Careproctus maslenikovae, or blushing snailfish, is a small, marine, bottom-dwelling snailfish. The type specimen was collected in a bottom trawl 234 meters deep west of the Islands of Four Mountains in the Aleutian Islands. The species was first described to science by J. W. Orr in 2021.

The fish was named for Katherine P. Maslenikov, Collections Manager of the Burke Museum's Fish Collection at the University of Washington who collected two of the four individuals on which the species description is based.

== Description ==
Four individuals were collected from deep water in the western Aleutians from 2002 to 2006. Their length varied from 29.4 mm to 40.3 mm. The head is rounded and tapers to a slender tail, but with a thicker and more robust body than the closely related Careproctus spiraki. The skin is thin and covered with small bumps topped with tiny prickles. They had between 38 and 40 dorsal-fin rays and 10 or 11 caudal-fin rays. They had 6 to 9 gill rakers. The mouth of this species is a little more than 1 cm wide and is lined with small teeth.

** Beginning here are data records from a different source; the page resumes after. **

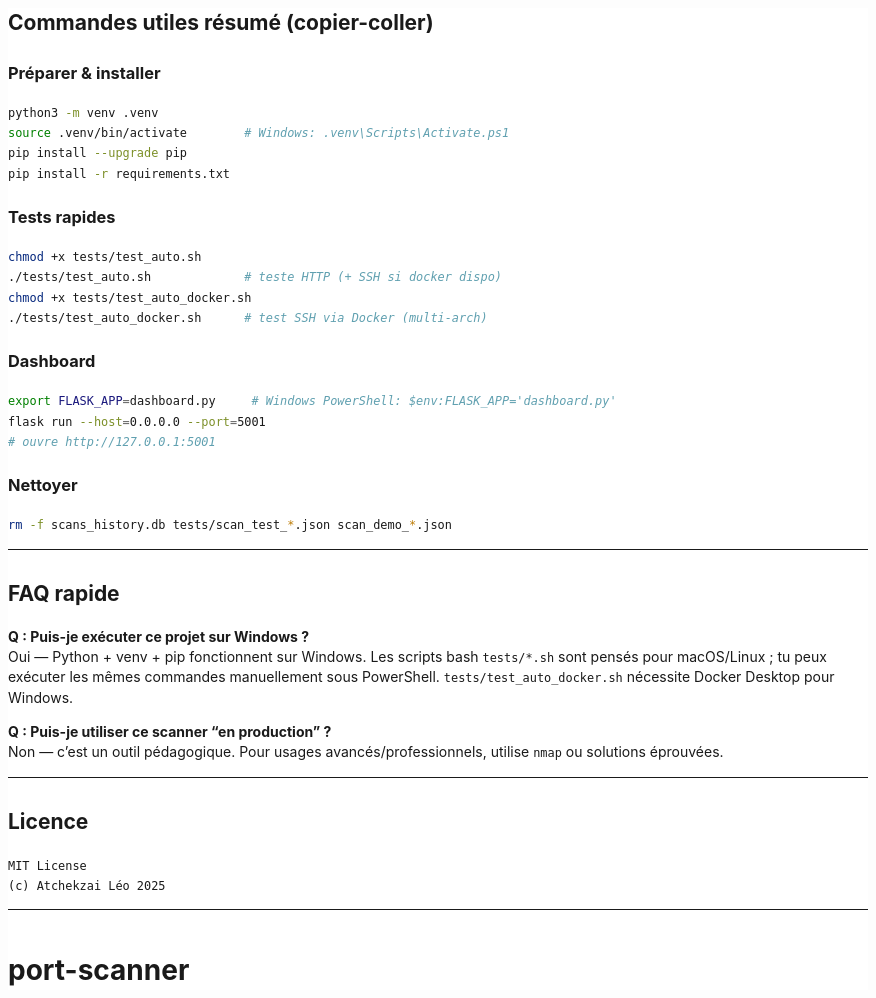 
## Commandes utiles résumé (copier-coller)

### Préparer & installer
```bash
python3 -m venv .venv
source .venv/bin/activate        # Windows: .venv\Scripts\Activate.ps1
pip install --upgrade pip
pip install -r requirements.txt
```

### Tests rapides
```bash
chmod +x tests/test_auto.sh
./tests/test_auto.sh             # teste HTTP (+ SSH si docker dispo)
chmod +x tests/test_auto_docker.sh
./tests/test_auto_docker.sh      # test SSH via Docker (multi-arch)
```

### Dashboard
```bash
export FLASK_APP=dashboard.py     # Windows PowerShell: $env:FLASK_APP='dashboard.py'
flask run --host=0.0.0.0 --port=5001
# ouvre http://127.0.0.1:5001
```

### Nettoyer
```bash
rm -f scans_history.db tests/scan_test_*.json scan_demo_*.json
```

---

## FAQ rapide
**Q : Puis-je exécuter ce projet sur Windows ?**  
Oui — Python + venv + pip fonctionnent sur Windows. Les scripts bash `tests/*.sh` sont pensés pour macOS/Linux ; tu peux exécuter les mêmes commandes manuellement sous PowerShell. `tests/test_auto_docker.sh` nécessite Docker Desktop pour Windows.

**Q : Puis-je utiliser ce scanner “en production” ?**  
Non — c’est un outil pédagogique. Pour usages avancés/professionnels, utilise `nmap` ou solutions éprouvées.

---

## Licence
```
MIT License
(c) Atchekzai Léo 2025
```

---
# port-scanner
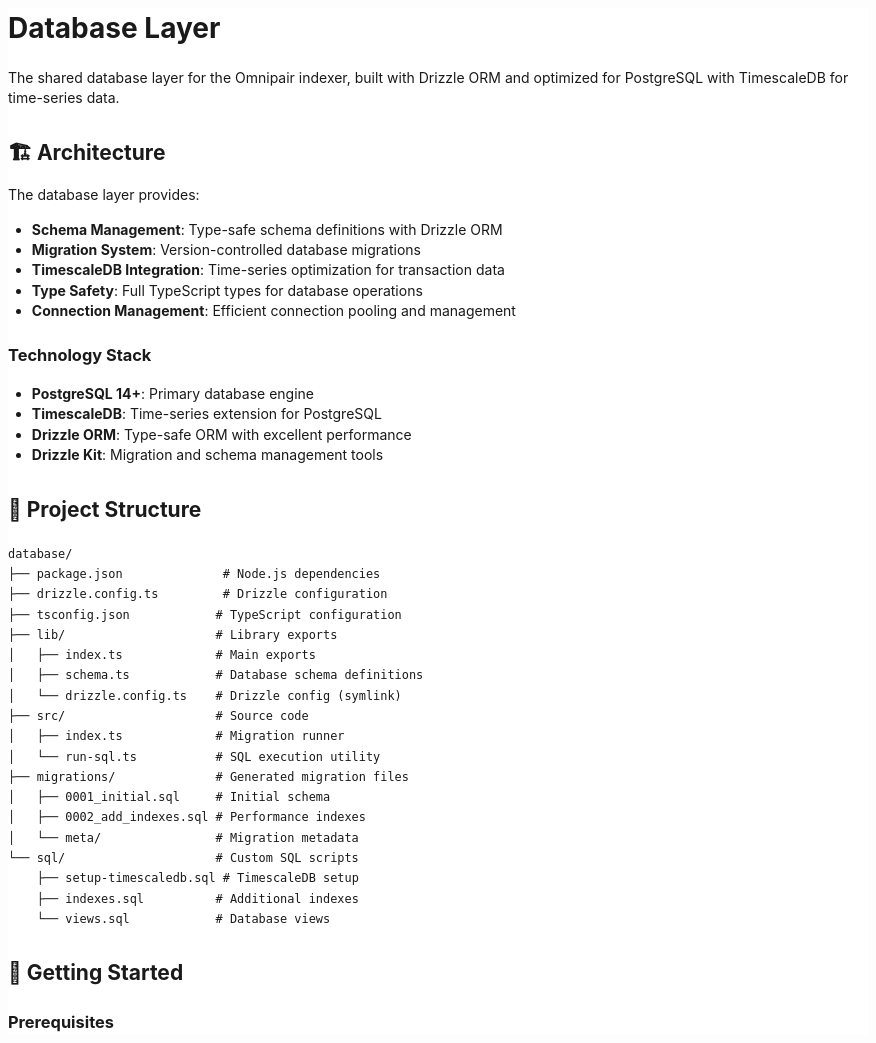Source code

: # Database Layer

The shared database layer for the Omnipair indexer, built with Drizzle ORM and optimized for PostgreSQL with TimescaleDB for time-series data.

## 🏗️ Architecture

The database layer provides:

- **Schema Management**: Type-safe schema definitions with Drizzle ORM
- **Migration System**: Version-controlled database migrations
- **TimescaleDB Integration**: Time-series optimization for transaction data
- **Type Safety**: Full TypeScript types for database operations
- **Connection Management**: Efficient connection pooling and management

### Technology Stack

- **PostgreSQL 14+**: Primary database engine
- **TimescaleDB**: Time-series extension for PostgreSQL
- **Drizzle ORM**: Type-safe ORM with excellent performance
- **Drizzle Kit**: Migration and schema management tools

## 📁 Project Structure

```
database/
├── package.json              # Node.js dependencies
├── drizzle.config.ts         # Drizzle configuration
├── tsconfig.json            # TypeScript configuration
├── lib/                     # Library exports
│   ├── index.ts             # Main exports
│   ├── schema.ts            # Database schema definitions
│   └── drizzle.config.ts    # Drizzle config (symlink)
├── src/                     # Source code
│   ├── index.ts             # Migration runner
│   └── run-sql.ts           # SQL execution utility
├── migrations/              # Generated migration files
│   ├── 0001_initial.sql     # Initial schema
│   ├── 0002_add_indexes.sql # Performance indexes
│   └── meta/                # Migration metadata
└── sql/                     # Custom SQL scripts
    ├── setup-timescaledb.sql # TimescaleDB setup
    ├── indexes.sql          # Additional indexes
    └── views.sql            # Database views
```

## 🚀 Getting Started

### Prerequisites

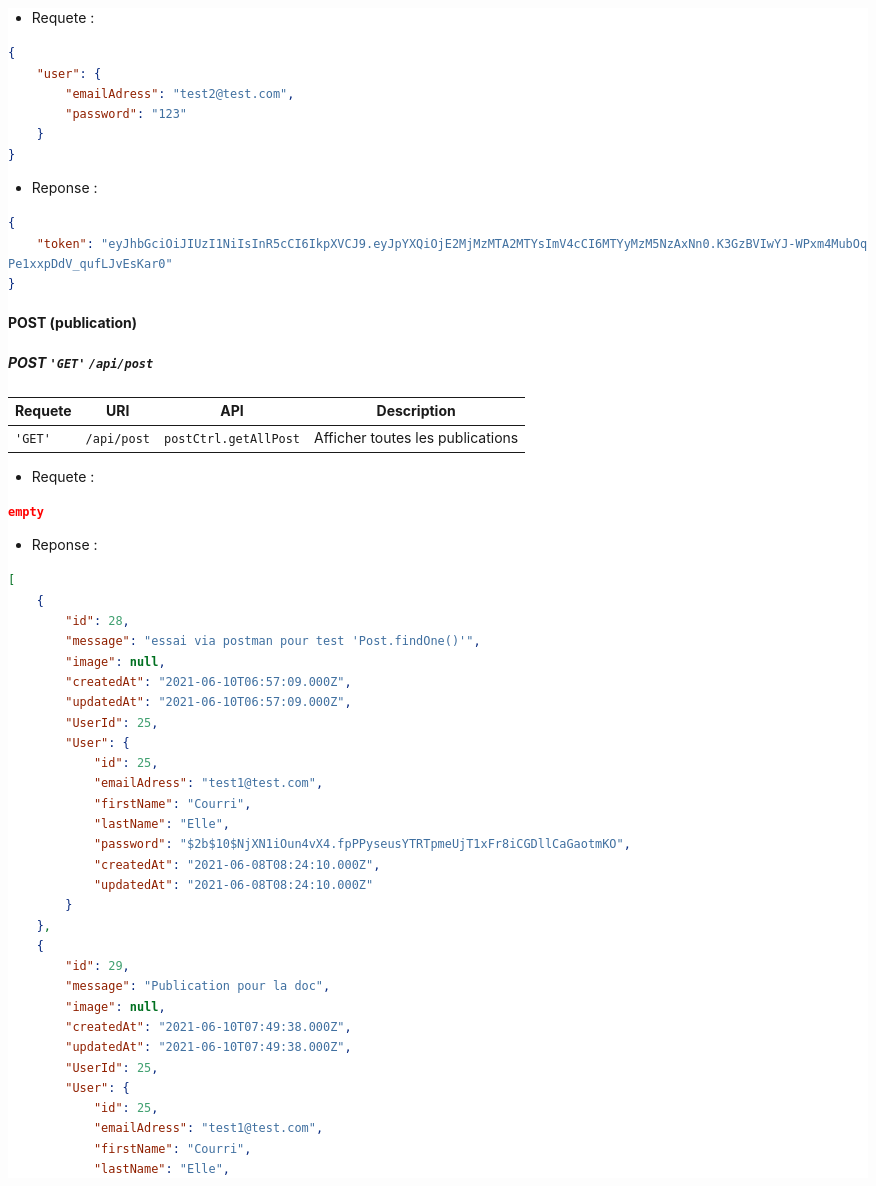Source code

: - Requete :

```json
{
    "user": {
        "emailAdress": "test2@test.com",
        "password": "123"
    }
}
```

- Reponse :

```json
{
    "token": "eyJhbGciOiJIUzI1NiIsInR5cCI6IkpXVCJ9.eyJpYXQiOjE2MjMzMTA2MTYsImV4cCI6MTYyMzM5NzAxNn0.K3GzBVIwYJ-WPxm4MubOqPe1xxpDdV_qufLJvEsKar0"
}
```

#### POST (publication)

##### POST `'GET'` `/api/post`

| Requete    | URI                     | API                    | Description |
|------------|-------------------------|------------------------|-------------|
| `'GET'`    | `/api/post`             | `postCtrl.getAllPost`  | Afficher toutes les publications |

- Requete :

```json
empty

```

- Reponse :

```json
[
    {
        "id": 28,
        "message": "essai via postman pour test 'Post.findOne()'",
        "image": null,
        "createdAt": "2021-06-10T06:57:09.000Z",
        "updatedAt": "2021-06-10T06:57:09.000Z",
        "UserId": 25,
        "User": {
            "id": 25,
            "emailAdress": "test1@test.com",
            "firstName": "Courri",
            "lastName": "Elle",
            "password": "$2b$10$NjXN1iOun4vX4.fpPPyseusYTRTpmeUjT1xFr8iCGDllCaGaotmKO",
            "createdAt": "2021-06-08T08:24:10.000Z",
            "updatedAt": "2021-06-08T08:24:10.000Z"
        }
    },
    {
        "id": 29,
        "message": "Publication pour la doc",
        "image": null,
        "createdAt": "2021-06-10T07:49:38.000Z",
        "updatedAt": "2021-06-10T07:49:38.000Z",
        "UserId": 25,
        "User": {
            "id": 25,
            "emailAdress": "test1@test.com",
            "firstName": "Courri",
            "lastName": "Elle",
```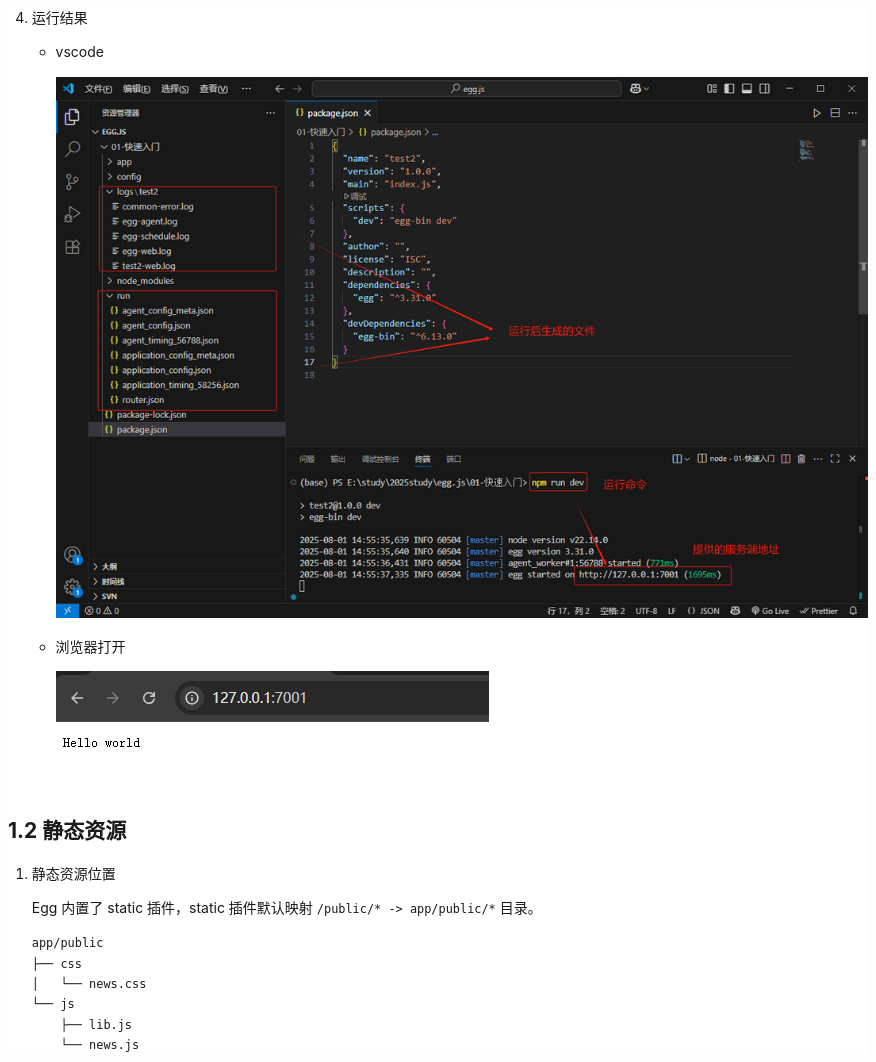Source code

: 4. 运行结果

    - vscode 
        
        ![](/backend/senior/egg/001.png)

    - 浏览器打开

        ![](/backend/senior/egg/002.png)

## 1.2 静态资源


1. 静态资源位置

    Egg 内置了 static 插件，static 插件默认映射 `/public/* -> app/public/*` 目录。

    ```bash
    app/public
    ├── css
    │   └── news.css
    └── js
        ├── lib.js
        └── news.js
    ```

These fish are red-orange-colored. Since seawater absorbs longer wavelengths of light, this color makes them harder to see for predators. The lips are unpigmented and the anterior pores of the head are surrounded by unpigmented areas which show as white dots around the mouth.

== Distribution ==
Careproctus maslenikovae has been collected in two locations in the Aleutians, the holotype at the Islands of Four Mountains and three paratypes near Tanaga Island, in waters between 234 meters and 322 meters deep. All of the collections were from bottom trawls suggesting this species is benthic. Given the small number of deep-water trawls looking for tiny, non-commercial species of fish, it is possible that the species ranges unnoticed beyond the bounds of existing collections.

== Life history ==
Little is known of the life history of this species. Among the four C. maslenikovae collected were three reproductively mature females from 36.9 to 40.3 mm long which were ripe with yolked eggs. The single male collected was immature.